Shortly after this sleepover, I began to notice that while I still did not look forward to doing special time, I was feeling much closer to K- in general. In phone minis after special time, I would often need to cry about how much I loved her. This only escalated. Suddenly I was having to take my time in special-time class on deeply caring about her and other young people that I knew already or that I would just encounter on the street. I noticed with real surprise that I was not the cold-hearted person I had always thought I was. I honestly had believed up to this point that I couldn't care about people. In some ways this had been drilled into me while I was growing up. My sister was supposed to be the tender, caring one in our family, and I was the angry one.

It was a real revelation to me that I loved K- and that I could feel it. It wasn't anything particular about her-she's a wonderful person, but I think my tender feelings for her sprang more from my commitment than from anything particular about her or me. Also, I have to say that I think committing to a young person was a good place to start because they generally are easy to love.

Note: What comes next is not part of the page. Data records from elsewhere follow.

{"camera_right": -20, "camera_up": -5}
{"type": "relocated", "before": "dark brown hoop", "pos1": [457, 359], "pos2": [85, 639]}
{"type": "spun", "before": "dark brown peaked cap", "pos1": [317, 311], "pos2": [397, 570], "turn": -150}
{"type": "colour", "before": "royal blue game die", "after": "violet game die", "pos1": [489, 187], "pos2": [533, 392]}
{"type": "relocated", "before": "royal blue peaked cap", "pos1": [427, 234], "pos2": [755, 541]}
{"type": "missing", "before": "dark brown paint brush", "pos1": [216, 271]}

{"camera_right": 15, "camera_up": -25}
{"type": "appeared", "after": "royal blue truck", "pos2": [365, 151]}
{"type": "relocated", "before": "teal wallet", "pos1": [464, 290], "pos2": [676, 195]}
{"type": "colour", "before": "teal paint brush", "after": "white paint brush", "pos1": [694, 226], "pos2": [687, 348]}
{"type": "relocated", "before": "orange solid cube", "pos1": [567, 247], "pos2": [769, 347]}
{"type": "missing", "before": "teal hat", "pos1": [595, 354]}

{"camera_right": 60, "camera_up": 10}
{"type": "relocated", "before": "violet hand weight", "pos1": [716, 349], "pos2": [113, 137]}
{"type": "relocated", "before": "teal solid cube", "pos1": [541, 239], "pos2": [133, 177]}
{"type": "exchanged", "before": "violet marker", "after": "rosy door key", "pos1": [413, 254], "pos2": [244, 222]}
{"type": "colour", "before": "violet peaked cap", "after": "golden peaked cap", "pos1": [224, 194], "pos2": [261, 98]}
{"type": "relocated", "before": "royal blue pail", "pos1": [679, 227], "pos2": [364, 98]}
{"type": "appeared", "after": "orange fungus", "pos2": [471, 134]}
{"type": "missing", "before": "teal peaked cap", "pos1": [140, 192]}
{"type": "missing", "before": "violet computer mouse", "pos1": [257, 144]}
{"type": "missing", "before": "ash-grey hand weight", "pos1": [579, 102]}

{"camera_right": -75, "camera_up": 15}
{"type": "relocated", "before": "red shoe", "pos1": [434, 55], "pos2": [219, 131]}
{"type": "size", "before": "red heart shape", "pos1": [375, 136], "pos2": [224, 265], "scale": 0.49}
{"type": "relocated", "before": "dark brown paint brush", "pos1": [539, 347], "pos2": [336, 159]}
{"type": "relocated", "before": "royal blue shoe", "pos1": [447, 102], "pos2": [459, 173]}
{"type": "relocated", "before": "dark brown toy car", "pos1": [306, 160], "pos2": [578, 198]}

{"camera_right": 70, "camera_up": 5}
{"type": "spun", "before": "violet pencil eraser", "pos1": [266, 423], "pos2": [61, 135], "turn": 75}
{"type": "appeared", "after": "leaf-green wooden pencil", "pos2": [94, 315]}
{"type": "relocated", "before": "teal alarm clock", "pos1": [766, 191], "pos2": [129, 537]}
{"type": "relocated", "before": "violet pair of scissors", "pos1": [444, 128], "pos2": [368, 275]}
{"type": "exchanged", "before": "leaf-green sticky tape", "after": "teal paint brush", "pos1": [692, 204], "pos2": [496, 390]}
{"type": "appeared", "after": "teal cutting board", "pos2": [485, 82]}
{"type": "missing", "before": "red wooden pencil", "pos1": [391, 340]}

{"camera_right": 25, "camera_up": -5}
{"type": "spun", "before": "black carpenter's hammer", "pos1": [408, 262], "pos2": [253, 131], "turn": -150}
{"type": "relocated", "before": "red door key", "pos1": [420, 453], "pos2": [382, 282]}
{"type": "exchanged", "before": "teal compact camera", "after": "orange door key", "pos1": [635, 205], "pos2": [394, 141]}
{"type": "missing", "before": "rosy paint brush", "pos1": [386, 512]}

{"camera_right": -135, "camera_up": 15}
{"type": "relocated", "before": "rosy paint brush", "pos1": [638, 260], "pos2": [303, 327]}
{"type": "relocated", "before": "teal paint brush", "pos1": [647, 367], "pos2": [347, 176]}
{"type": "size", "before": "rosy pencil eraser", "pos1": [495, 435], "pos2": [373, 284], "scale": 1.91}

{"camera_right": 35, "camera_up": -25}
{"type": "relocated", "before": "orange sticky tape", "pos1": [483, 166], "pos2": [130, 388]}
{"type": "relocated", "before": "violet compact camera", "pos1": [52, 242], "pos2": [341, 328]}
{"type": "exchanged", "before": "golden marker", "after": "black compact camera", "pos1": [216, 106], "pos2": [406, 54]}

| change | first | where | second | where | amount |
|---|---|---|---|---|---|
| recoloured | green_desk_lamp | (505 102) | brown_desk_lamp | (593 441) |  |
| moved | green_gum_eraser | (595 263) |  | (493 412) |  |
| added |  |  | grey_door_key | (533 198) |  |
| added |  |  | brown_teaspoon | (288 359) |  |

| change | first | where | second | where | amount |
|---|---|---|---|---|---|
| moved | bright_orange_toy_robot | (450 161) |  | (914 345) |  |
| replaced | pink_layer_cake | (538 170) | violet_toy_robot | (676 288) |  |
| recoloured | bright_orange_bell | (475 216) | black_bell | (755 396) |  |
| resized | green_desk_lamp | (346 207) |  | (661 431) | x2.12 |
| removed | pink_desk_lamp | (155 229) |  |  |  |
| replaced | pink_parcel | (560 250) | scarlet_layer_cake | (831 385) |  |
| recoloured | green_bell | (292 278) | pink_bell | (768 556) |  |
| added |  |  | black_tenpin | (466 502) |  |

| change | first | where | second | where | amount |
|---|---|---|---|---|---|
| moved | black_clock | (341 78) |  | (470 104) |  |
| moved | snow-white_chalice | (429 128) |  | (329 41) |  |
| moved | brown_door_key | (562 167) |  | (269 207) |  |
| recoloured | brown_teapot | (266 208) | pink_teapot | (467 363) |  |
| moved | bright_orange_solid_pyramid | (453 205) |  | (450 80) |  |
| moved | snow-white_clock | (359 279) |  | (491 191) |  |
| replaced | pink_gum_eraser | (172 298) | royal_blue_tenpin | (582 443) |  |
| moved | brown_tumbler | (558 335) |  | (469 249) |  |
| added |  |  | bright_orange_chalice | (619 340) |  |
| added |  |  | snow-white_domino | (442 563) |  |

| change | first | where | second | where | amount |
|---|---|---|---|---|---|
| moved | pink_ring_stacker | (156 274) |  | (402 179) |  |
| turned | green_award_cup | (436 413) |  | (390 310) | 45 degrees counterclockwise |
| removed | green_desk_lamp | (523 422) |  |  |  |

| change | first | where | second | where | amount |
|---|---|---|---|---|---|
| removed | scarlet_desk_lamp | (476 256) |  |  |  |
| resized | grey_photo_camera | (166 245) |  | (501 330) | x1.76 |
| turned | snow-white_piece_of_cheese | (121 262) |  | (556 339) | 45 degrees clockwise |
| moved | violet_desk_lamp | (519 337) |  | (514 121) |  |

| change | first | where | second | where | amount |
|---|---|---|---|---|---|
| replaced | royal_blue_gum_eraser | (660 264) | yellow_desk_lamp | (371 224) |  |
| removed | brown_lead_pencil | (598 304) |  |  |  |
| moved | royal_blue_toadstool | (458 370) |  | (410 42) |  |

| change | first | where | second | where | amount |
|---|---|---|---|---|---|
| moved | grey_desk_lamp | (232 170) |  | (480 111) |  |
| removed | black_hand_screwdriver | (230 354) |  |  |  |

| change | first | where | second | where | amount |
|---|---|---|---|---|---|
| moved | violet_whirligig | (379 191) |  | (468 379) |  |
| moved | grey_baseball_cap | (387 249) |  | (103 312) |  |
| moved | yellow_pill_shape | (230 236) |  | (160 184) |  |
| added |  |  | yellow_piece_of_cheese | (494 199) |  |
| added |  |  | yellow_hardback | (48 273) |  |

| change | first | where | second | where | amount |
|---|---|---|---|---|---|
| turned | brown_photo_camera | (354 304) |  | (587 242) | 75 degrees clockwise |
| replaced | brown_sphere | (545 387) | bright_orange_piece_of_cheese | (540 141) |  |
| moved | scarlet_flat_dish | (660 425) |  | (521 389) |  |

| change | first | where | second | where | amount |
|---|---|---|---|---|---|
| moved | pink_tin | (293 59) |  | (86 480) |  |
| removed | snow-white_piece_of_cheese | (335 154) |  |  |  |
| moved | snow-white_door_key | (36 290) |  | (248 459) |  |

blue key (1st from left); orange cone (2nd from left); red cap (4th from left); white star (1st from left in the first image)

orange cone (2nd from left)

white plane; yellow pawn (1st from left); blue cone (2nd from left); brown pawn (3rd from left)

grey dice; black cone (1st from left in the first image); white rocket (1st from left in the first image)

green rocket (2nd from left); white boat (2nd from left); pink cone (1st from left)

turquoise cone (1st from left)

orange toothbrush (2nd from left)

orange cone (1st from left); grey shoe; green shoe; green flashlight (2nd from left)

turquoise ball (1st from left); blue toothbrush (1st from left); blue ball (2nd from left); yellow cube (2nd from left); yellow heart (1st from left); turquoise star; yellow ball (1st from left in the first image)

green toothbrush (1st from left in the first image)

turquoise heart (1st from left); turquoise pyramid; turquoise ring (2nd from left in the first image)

They don't carry quite the threat or the many patterns that adults do.

I really feel like I "have" K- in a way that I've never felt with other people. She seems to be my assurance that things are good in the world. I have come to depend on my caring for her as one of the most sustaining things in my life. This summer K- was away at camp for two months, and it was a difficult time for me. Regular contact with her has made a huge difference in my connection to all the people in my life.

Doing special time is still not easy for me. I still "hate" it. I still often resent K- and what feels like her claims on my time. But the great thing is that I have softened up a lot since embarking on this project, and, speaking as a person who struggles with numbness and isolation, I think making a commitment to do special time with a young person would make a similar difference in the lives of other adults.